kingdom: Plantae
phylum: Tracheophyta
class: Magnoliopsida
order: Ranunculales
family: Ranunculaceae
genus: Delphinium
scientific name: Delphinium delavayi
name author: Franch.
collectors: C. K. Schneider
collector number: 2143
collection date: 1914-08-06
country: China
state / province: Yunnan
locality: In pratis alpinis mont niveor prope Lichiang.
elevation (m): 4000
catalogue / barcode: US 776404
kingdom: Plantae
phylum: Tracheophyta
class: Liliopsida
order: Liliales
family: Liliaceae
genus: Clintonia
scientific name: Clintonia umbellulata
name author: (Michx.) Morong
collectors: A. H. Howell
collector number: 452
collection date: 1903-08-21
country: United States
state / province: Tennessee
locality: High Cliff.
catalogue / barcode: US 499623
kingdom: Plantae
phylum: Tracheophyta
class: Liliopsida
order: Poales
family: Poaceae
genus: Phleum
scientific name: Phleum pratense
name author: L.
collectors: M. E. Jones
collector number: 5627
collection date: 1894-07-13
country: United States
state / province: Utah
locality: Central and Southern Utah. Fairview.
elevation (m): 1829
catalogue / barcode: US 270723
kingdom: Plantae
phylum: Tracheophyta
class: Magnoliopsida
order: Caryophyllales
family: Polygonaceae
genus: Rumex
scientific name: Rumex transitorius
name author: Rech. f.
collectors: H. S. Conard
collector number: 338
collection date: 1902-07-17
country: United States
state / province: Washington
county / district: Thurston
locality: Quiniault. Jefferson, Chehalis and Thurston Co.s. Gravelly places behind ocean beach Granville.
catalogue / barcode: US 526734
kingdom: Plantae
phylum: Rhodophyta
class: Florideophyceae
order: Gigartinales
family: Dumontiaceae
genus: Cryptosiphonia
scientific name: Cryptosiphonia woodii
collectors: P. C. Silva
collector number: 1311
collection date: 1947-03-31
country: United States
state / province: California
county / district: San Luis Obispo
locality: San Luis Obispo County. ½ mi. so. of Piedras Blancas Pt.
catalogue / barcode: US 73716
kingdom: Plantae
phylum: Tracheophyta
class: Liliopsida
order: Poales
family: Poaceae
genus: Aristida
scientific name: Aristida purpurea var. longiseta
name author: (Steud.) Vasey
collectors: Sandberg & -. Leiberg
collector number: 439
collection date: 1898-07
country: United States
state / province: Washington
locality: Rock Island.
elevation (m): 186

WHAT YOU ARE ASKED TO DO —
Convert the lines above into a numbered list, omitting any blank lines.

FULL RESPONSE —
1. kingdom: Plantae
2. phylum: Tracheophyta
3. class: Magnoliopsida
4. order: Ranunculales
5. family: Ranunculaceae
6. genus: Delphinium
7. scientific name: Delphinium delavayi
8. name author: Franch.
9. collectors: C. K. Schneider
10. collector number: 2143
11. collection date: 1914-08-06
12. country: China
13. state / province: Yunnan
14. locality: In pratis alpinis mont niveor prope Lichiang.
15. elevation (m): 4000
16. catalogue / barcode: US 776404
17. kingdom: Plantae
18. phylum: Tracheophyta
19. class: Liliopsida
20. order: Liliales
21. family: Liliaceae
22. genus: Clintonia
23. scientific name: Clintonia umbellulata
24. name author: (Michx.) Morong
25. collectors: A. H. Howell
26. collector number: 452
27. collection date: 1903-08-21
28. country: United States
29. state / province: Tennessee
30. locality: High Cliff.
31. catalogue / barcode: US 499623
32. kingdom: Plantae
33. phylum: Tracheophyta
34. class: Liliopsida
35. order: Poales
36. family: Poaceae
37. genus: Phleum
38. scientific name: Phleum pratense
39. name author: L.
40. collectors: M. E. Jones
41. collector number: 5627
42. collection date: 1894-07-13
43. country: United States
44. state / province: Utah
45. locality: Central and Southern Utah. Fairview.
46. elevation (m): 1829
47. catalogue / barcode: US 270723
48. kingdom: Plantae
49. phylum: Tracheophyta
50. class: Magnoliopsida
51. order: Caryophyllales
52. family: Polygonaceae
53. genus: Rumex
54. scientific name: Rumex transitorius
55. name author: Rech. f.
56. collectors: H. S. Conard
57. collector number: 338
58. collection date: 1902-07-17
59. country: United States
60. state / province: Washington
61. county / district: Thurston
62. locality: Quiniault. Jefferson, Chehalis and Thurston Co.s. Gravelly places behind ocean beach Granville.
63. catalogue / barcode: US 526734
64. kingdom: Plantae
65. phylum: Rhodophyta
66. class: Florideophyceae
67. order: Gigartinales
68. family: Dumontiaceae
69. genus: Cryptosiphonia
70. scientific name: Cryptosiphonia woodii
71. collectors: P. C. Silva
72. collector number: 1311
73. collection date: 1947-03-31
74. country: United States
75. state / province: California
76. county / district: San Luis Obispo
77. locality: San Luis Obispo County. ½ mi. so. of Piedras Blancas Pt.
78. catalogue / barcode: US 73716
79. kingdom: Plantae
80. phylum: Tracheophyta
81. class: Liliopsida
82. order: Poales
83. family: Poaceae
84. genus: Aristida
85. scientific name: Aristida purpurea var. longiseta
86. name author: (Steud.) Vasey
87. collectors: Sandberg & -. Leiberg
88. collector number: 439
89. collection date: 1898-07
90. country: United States
91. state / province: Washington
92. locality: Rock Island.
93. elevation (m): 186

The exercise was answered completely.